Comparison of pregnancy rate in double embryo transfer , mixed embryo transfer and blastocyst transfer in patients with a history of recurrent implantation failure

Document Type : Original Article

Authors

1 iran university of medical science

2 iran university of mrdical science

3 Medicine, Iran University of Medical Sciences,

4 sharekord university

5 school of medical sciences, shahid beheshti university of medical science , tehran , Iran

10.22038/ijogi.2025.80975.6132

Abstract

Introduction: Repeated implantation failure is inability to achieve pregnancy despite the transfer of multiple high-quality embryos. Several investigations have shown a higher pregnancy rate with blastocyst ,double,or mixed transfers than cleavage stage embryo transfers. In this study, the pregnancy rates in these three transfer methods were compared in patients with repeated implantation failure.

Methods: The present study was conducted in a retrospective cross-sectional in patients with repeated impantation failure. All these cases had 3-day-old frozen embryos.
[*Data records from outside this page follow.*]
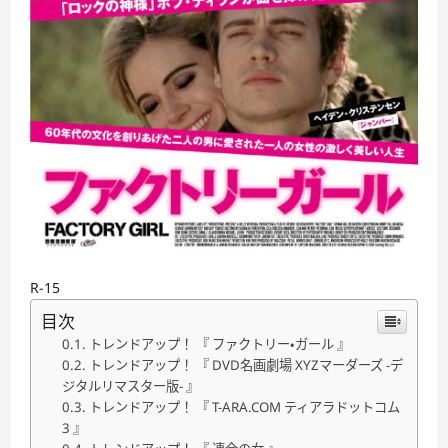
R-15
目次
トレンドアップ！ 『 ファクトリー・ガール 』
トレンドアップ！ 『 DVD名画劇場 XYZマーダーズ ‐デ
ジタルリマスター版‐ 』
トレンドアップ！ 『 T-ARA.COM ティアラドットコム
3 』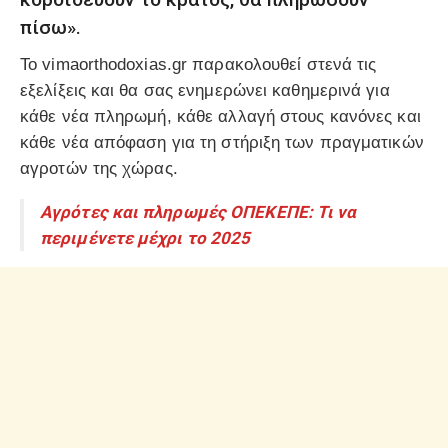
πίσω».
Το vimaorthodoxias.gr παρακολουθεί στενά τις
εξελίξεις και θα σας ενημερώνει καθημερινά για
κάθε νέα πληρωμή, κάθε αλλαγή στους κανόνες και
κάθε νέα απόφαση για τη στήριξη των πραγματικών
αγροτών της χώρας.
Αγρότες και πληρωμές ΟΠΕΚΕΠΕ: Τι να
περιμένετε μέχρι το 2025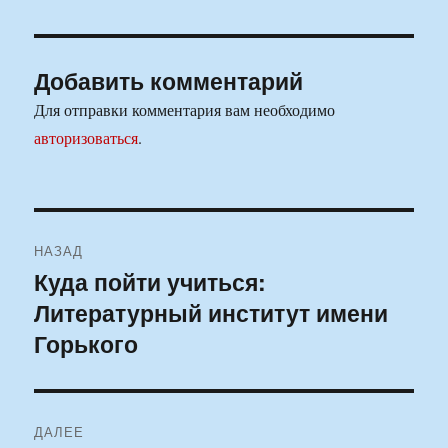
Добавить комментарий
Для отправки комментария вам необходимо
авторизоваться
.
Навигация
НАЗАД
по
Куда пойти учиться:
Предыдущая
Литературный институт имени
запись:
записям
Горького
ДАЛЕЕ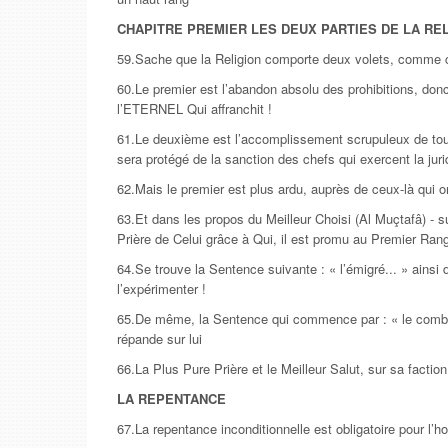
CHAPITRE PREMIER LES DEUX PARTIES DE LA RE
59.Sache que la Religion comporte deux volets, comme ce
60.Le premier est l’abandon absolu des prohibitions, don
l’ETERNEL Qui affranchit !
61.Le deuxième est l’accomplissement scrupuleux de tout 
sera protégé de la sanction des chefs qui exercent la juri
62.Mais le premier est plus ardu, auprès de ceux-là qui on
63.Et dans les propos du Meilleur Choisi (Al Muçtafâ) - s
Prière de Celui grâce à Qui, il est promu au Premier Rang
64.Se trouve la Sentence suivante : « l’émigré... » ainsi d
l’expérimenter !
65.De même, la Sentence qui commence par : « le combat.
répande sur lui
66.La Plus Pure Prière et le Meilleur Salut, sur sa factio
LA REPENTANCE
67.La repentance inconditionnelle est obligatoire pour l’h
After preparing the endometrium with the hormones, in one group, embryos were transferd blastocyst, and in another group, three-day-old embryos and then embryo-blastocyst (double transfer), and in the third group, three-day-old and 5-day-old embryos were also performed together. Chemical and clinical pregnancy were compared .
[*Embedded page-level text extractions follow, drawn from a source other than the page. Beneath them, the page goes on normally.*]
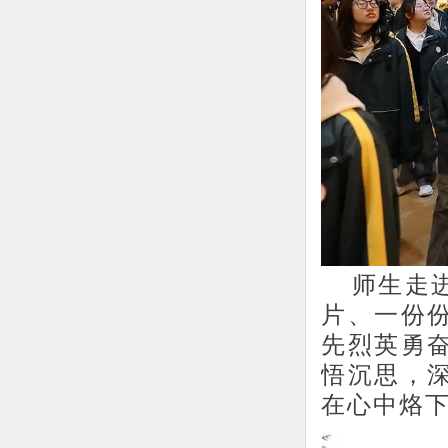
师生走
片、一份
先烈英勇
悟沉思，
在心中烙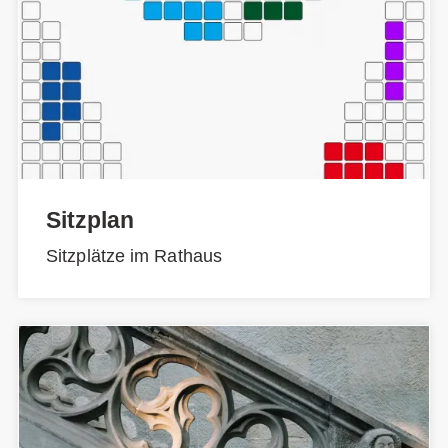
Sitzplan
Sitzplätze im Rathaus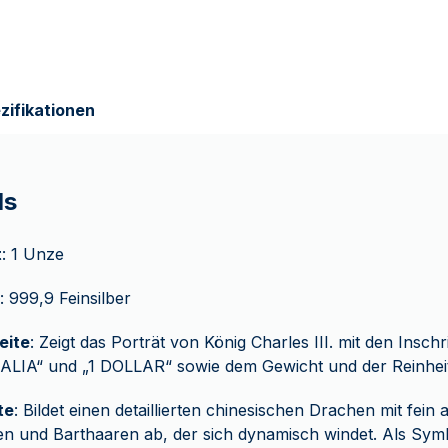
zifikationen
ls
t
: 1 Unze
: 999,9 Feinsilber
eite
: Zeigt das Porträt von König Charles III. mit den Insch
LIA“ und „1 DOLLAR“ sowie dem Gewicht und der Reinheit
te
: Bildet einen detaillierten chinesischen Drachen mit fein
n und Barthaaren ab, der sich dynamisch windet. Als Symb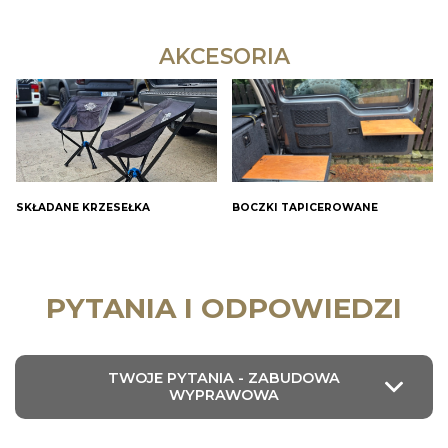
AKCESORIA
SKŁADANE KRZESEŁKA
BOCZKI TAPICEROWANE
PYTANIA I ODPOWIEDZI
TWOJE PYTANIA - ZABUDOWA
WYPRAWOWA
Results:, age, body mass index, infertility period, and endometrial size were not significantly different from each other. chemical pregnancy was in the blastocyst group (38.6%), the double group (29.8%) and the mix group (19.4%). Clinical pregnancy was in the blastocyst group (26.3%), followed by the double group (17.5%) and the mixed group (11.1%), despite the higher pregnancy in the blastocyst transfer, no significant statistical difference was.. There were two cases of miscarriage in the blastocyst transfer and one case of heterotopic pregnancy in the double group.

Conclusion. No statistically significant difference in chemical and clinical pregnancy ingroups, but the percentage of chemical and clinical pregnancy was higher in the blastocyst transfer group than the other two groups.